Problem to solve:
Reproduce the listing below word for word and exclude any picture.

————————

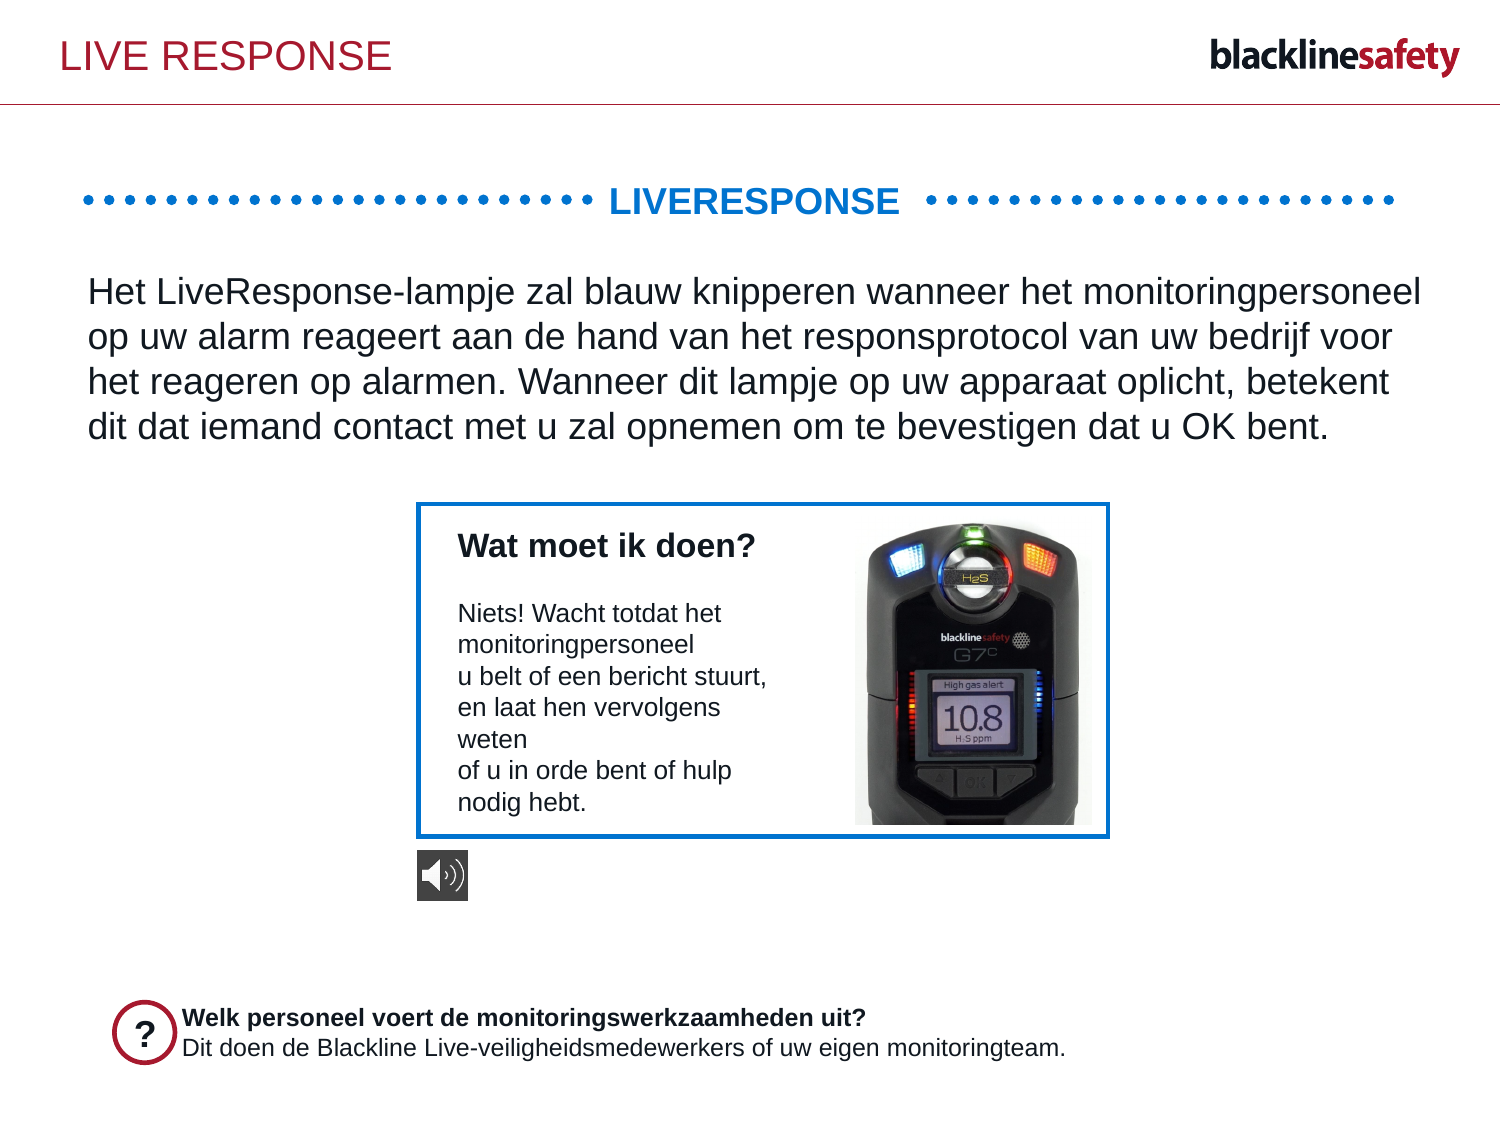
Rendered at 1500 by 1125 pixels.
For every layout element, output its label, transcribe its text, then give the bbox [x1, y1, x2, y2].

text_box [417, 503, 1109, 838]
picture [1211, 38, 1460, 78]
picture [416, 848, 470, 902]
title LIVE RESPONSE [44, 19, 1102, 95]
picture [854, 516, 1092, 825]
text_box Welk personeel voert de monitoringswerkzaamheden uit? Dit doen de Blackline Live-veiligheidsmedewerkers of uw eigen monitoringteam. [167, 994, 1084, 1070]
text_box LIVERESPONSE [594, 169, 916, 230]
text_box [114, 1002, 175, 1063]
text_box Het LiveResponse-lampje zal blauw knipperen wanneer het monitoringpersoneel op uw alarm reageert aan de hand van het responsprotocol van uw bedrijf voor het reageren op alarmen. Wanneer dit lampje op uw apparaat oplicht, betekent dit dat iemand contact met u zal opnemen om te bevestigen dat u OK bent. [72, 259, 1443, 455]
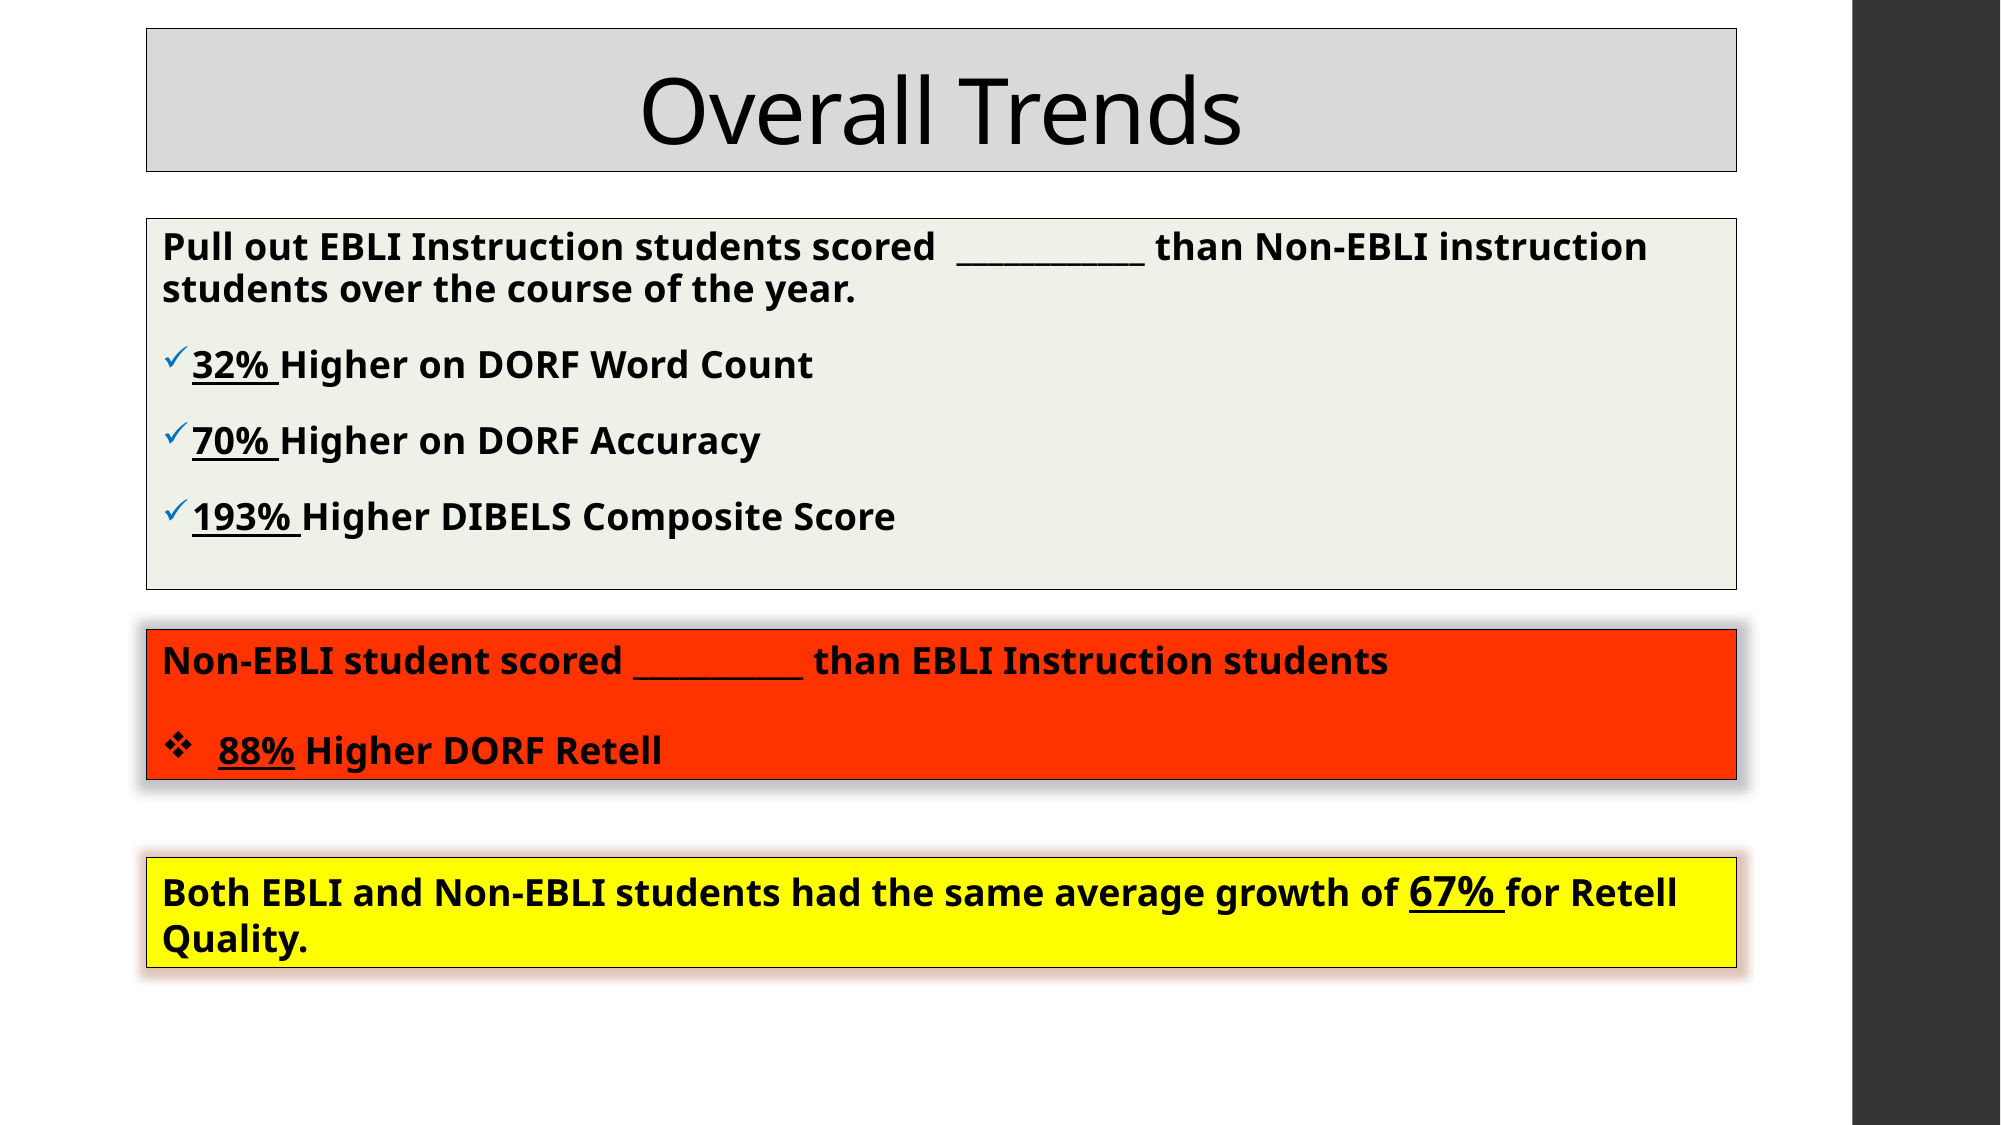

————————

The answer:
Rendered at 1500 by 1125 pixels.
For every layout element, output its label, transcribe its text, then give the bbox [x1, y1, x2, y2].

text_box [417, 503, 1109, 838]
picture [1211, 38, 1460, 78]
picture [416, 848, 470, 902]
title LIVE RESPONSE [44, 19, 1102, 95]
picture [854, 516, 1092, 825]
text_box Welk personeel voert de monitoringswerkzaamheden uit? Dit doen de Blackline Live-veiligheidsmedewerkers of uw eigen monitoringteam. [167, 994, 1084, 1070]
text_box LIVERESPONSE [594, 169, 916, 230]
text_box [114, 1002, 175, 1063]
text_box Het LiveResponse-lampje zal blauw knipperen wanneer het monitoringpersoneel op uw alarm reageert aan de hand van het responsprotocol van uw bedrijf voor het reageren op alarmen. Wanneer dit lampje op uw apparaat oplicht, betekent dit dat iemand contact met u zal opnemen om te bevestigen dat u OK bent. [72, 259, 1443, 455]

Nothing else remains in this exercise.